Light travels in a straight line until it runs into something. What happens then depends upon what the light runs into.

Light rays go right through transparent substances. Clear window glass is transparent, so sunlight goes right through. That is why you can see through a windowpane.

You cannot see through some things because light rays bounce off them. We see houses, chairs, our friends, and other objects in the world because light bounces off of them. This is called reflection. When light rays hit the smooth surface of a mirror, they bounce off in a straight line. That is why you can see a reflection of your face in a mirror. Light rays bounce off every which way when they hit bumpy surfaces. That is why you cannot see your face in your friend’s hair but you can see the hair.

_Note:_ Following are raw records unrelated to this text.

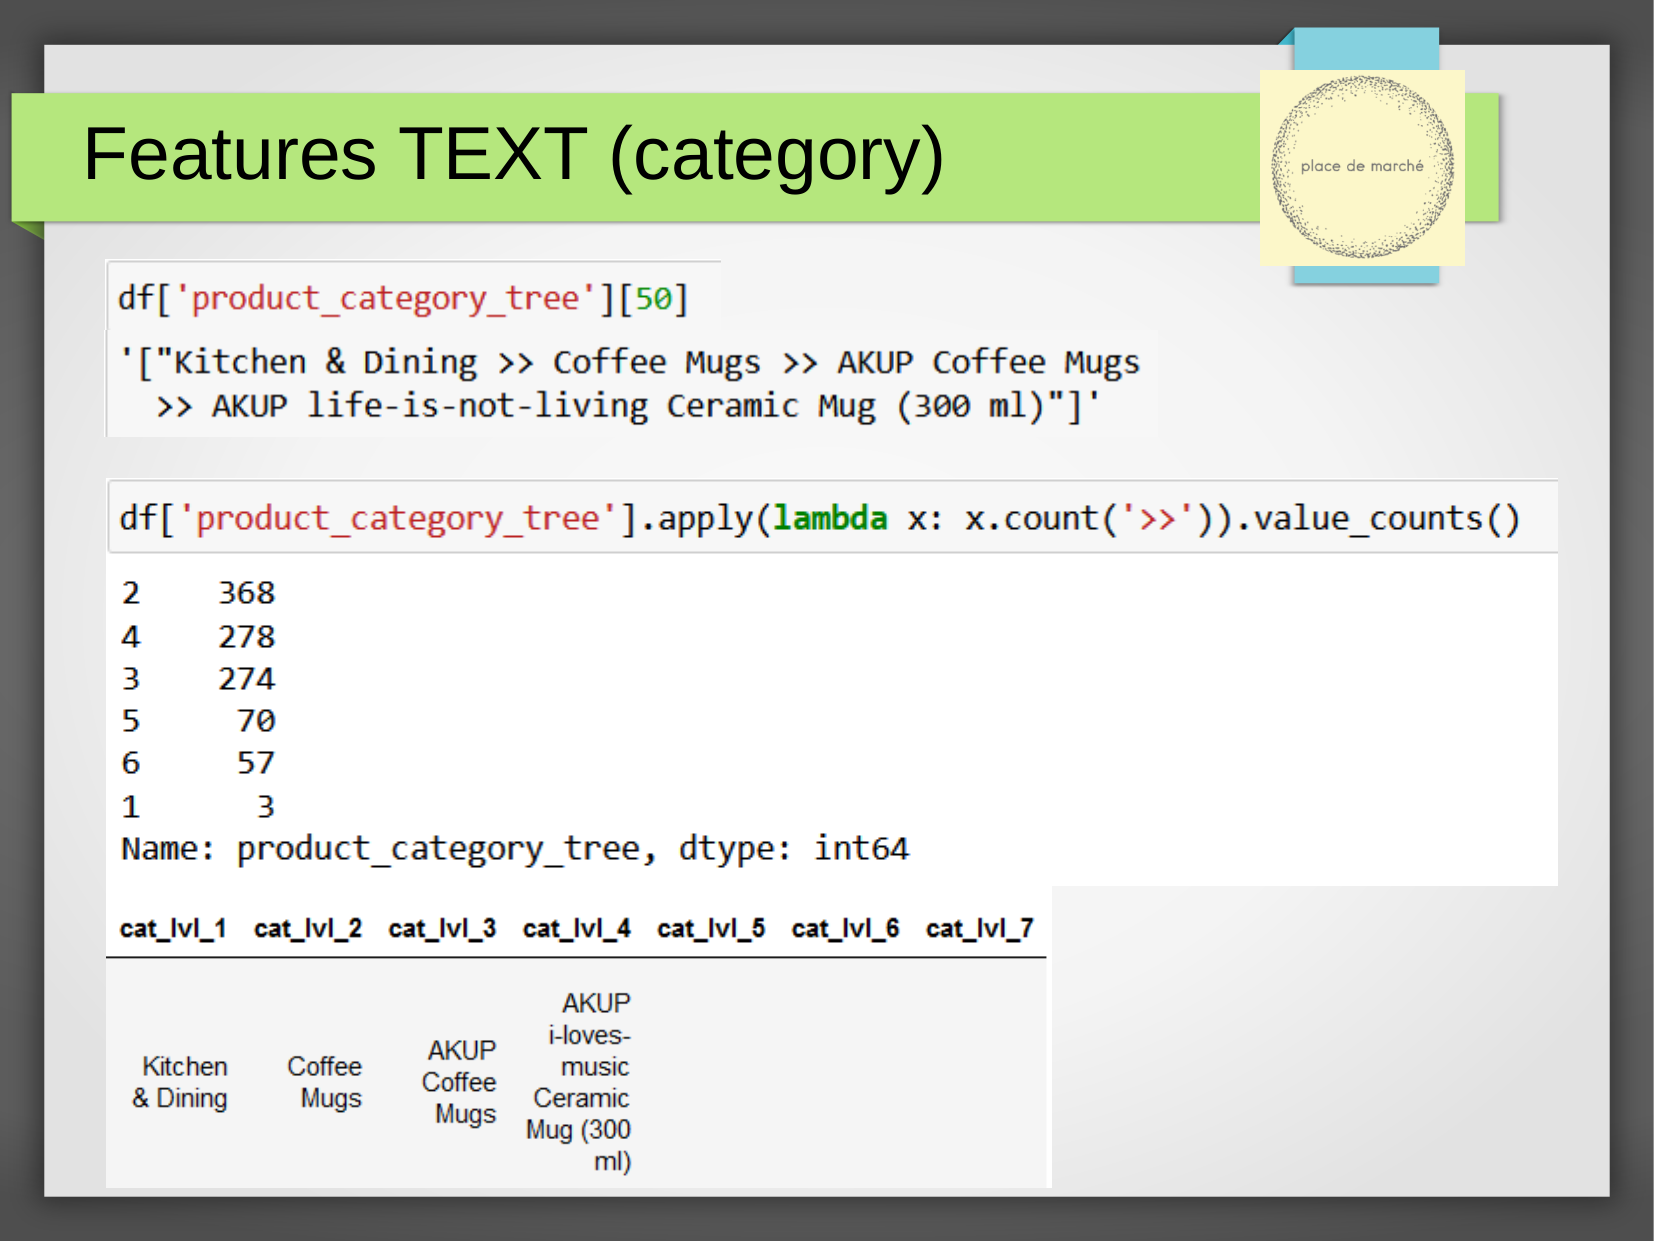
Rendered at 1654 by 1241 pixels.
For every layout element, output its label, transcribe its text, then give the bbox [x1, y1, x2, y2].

picture [0, 0, 1654, 1241]
title Features TEXT (category) [82, 94, 1260, 213]
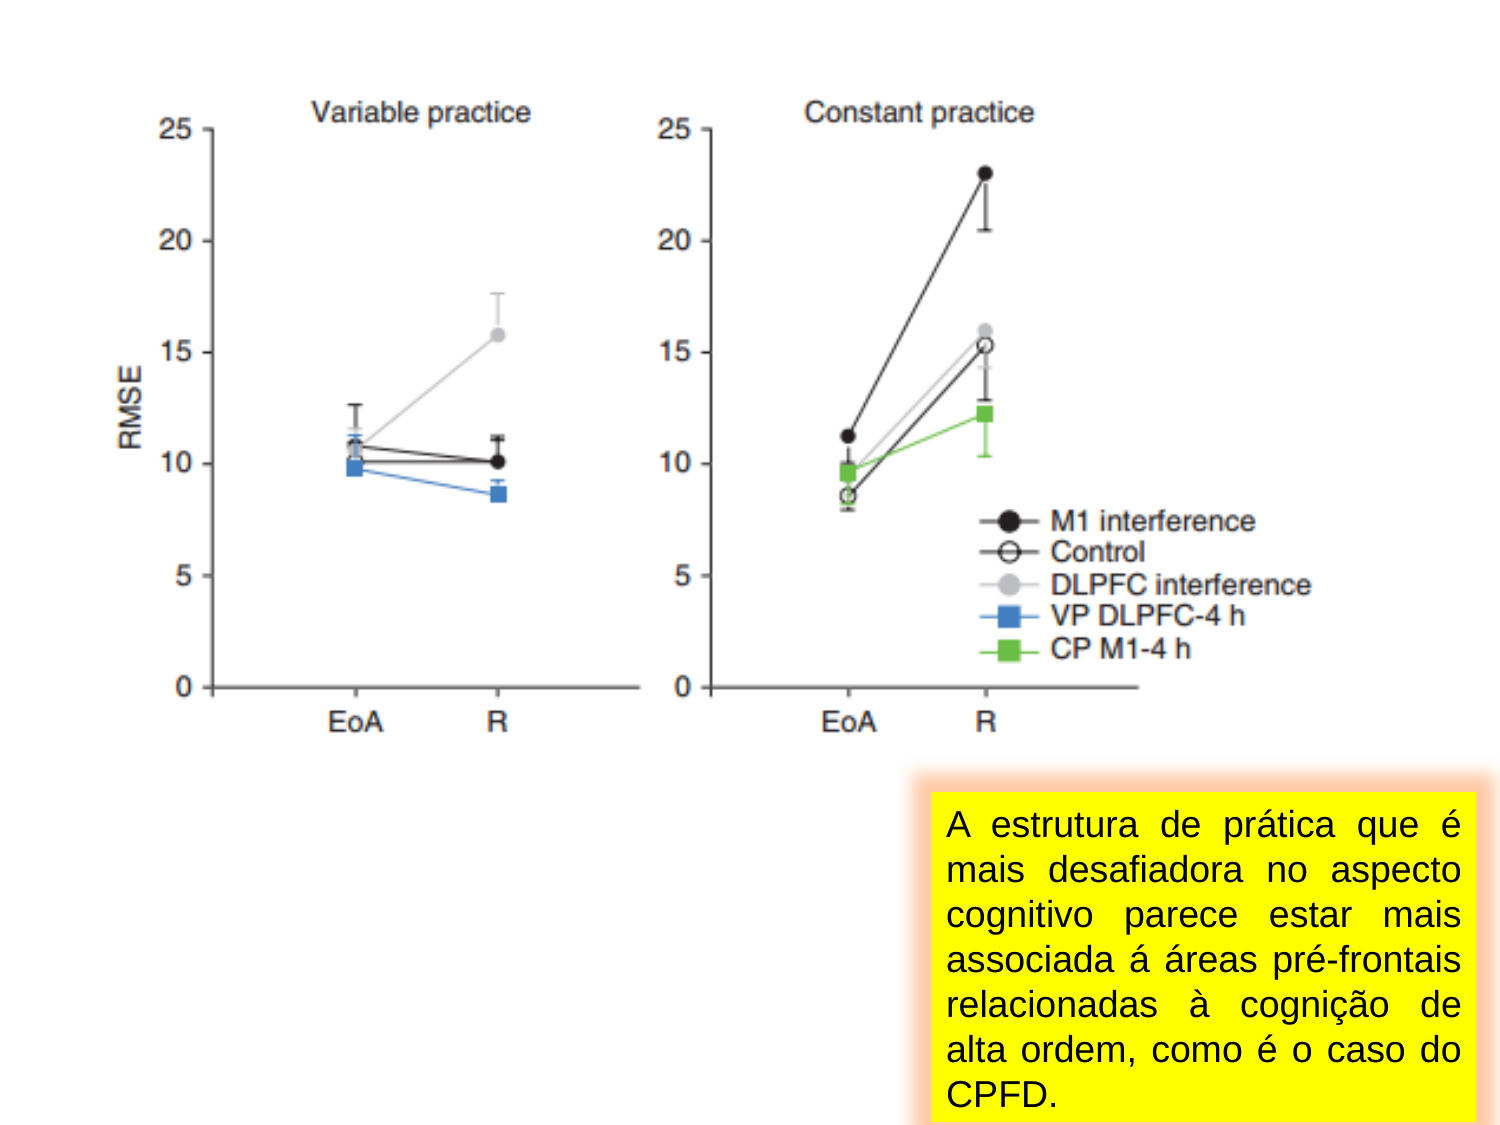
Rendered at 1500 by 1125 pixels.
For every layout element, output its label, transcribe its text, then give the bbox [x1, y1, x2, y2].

Things that don’t let light through are opaque. Opaque materials can also absorb, or “soak up,” some or all of the colors that make up light. This is why you can see colors. When sunlight hits a red dress, the dress soaks up all the colors in light except red. The red rays scatter and are reflected back. You see these rays as the color red. Materials that soak up all colors that hit them are black.

LIGHT BENDS

Light bends when it enters materials. You can see light bend when it goes from air to water. Light bends because it changes speed when it enters the water. Put a pencil at a slant in a glass of water. The pencil looks like it is broken in two at the surface of the water. The surface is where the light rays slow down and bend as they go from air to water. This bending of light is called refraction.

WHY IS THE SKY BLUE?

The sky looks blue because air scatters the different rays of colored light in sunlight. When light rays scatter, they go off in different directions. Air scatters blue light much more than any of the other colors in sunlight. Most colors travel directly from the Sun to the ground, but blue gets scattered all over, turning the whole sky blue.

At sunset, however, the sky sometimes looks red. At sunset, when the Sun is at the horizon, light rays have to travel longer distances and through more air to reach you. This extra air scatters blue light so much that the blue light gets absorbed or bounced into space before it gets to you. Most of the light left to see is red.

HOT AND COOL LIGHT

You know that hot things give off light. But did you know that some cool things can also give off light?

Light that comes from heat is called incandescent light. The Sun is blazing hot. Sunlight is incandescent light. An ordinary light bulb gets so hot that it could burn you. An ordinary light bulb gives off incandescent light.

Light that comes from cool sources is called luminescent light. Some kinds of chemicals and electric energy give off light without giving off heat. Chemicals in a fluorescent tube give off luminescent light when electricity goes through the tube. You can touch a fluorescent light bulb without getting burned.

The bodies of some animals have chemicals that give off light. The glow of a firefly at night is luminescent light.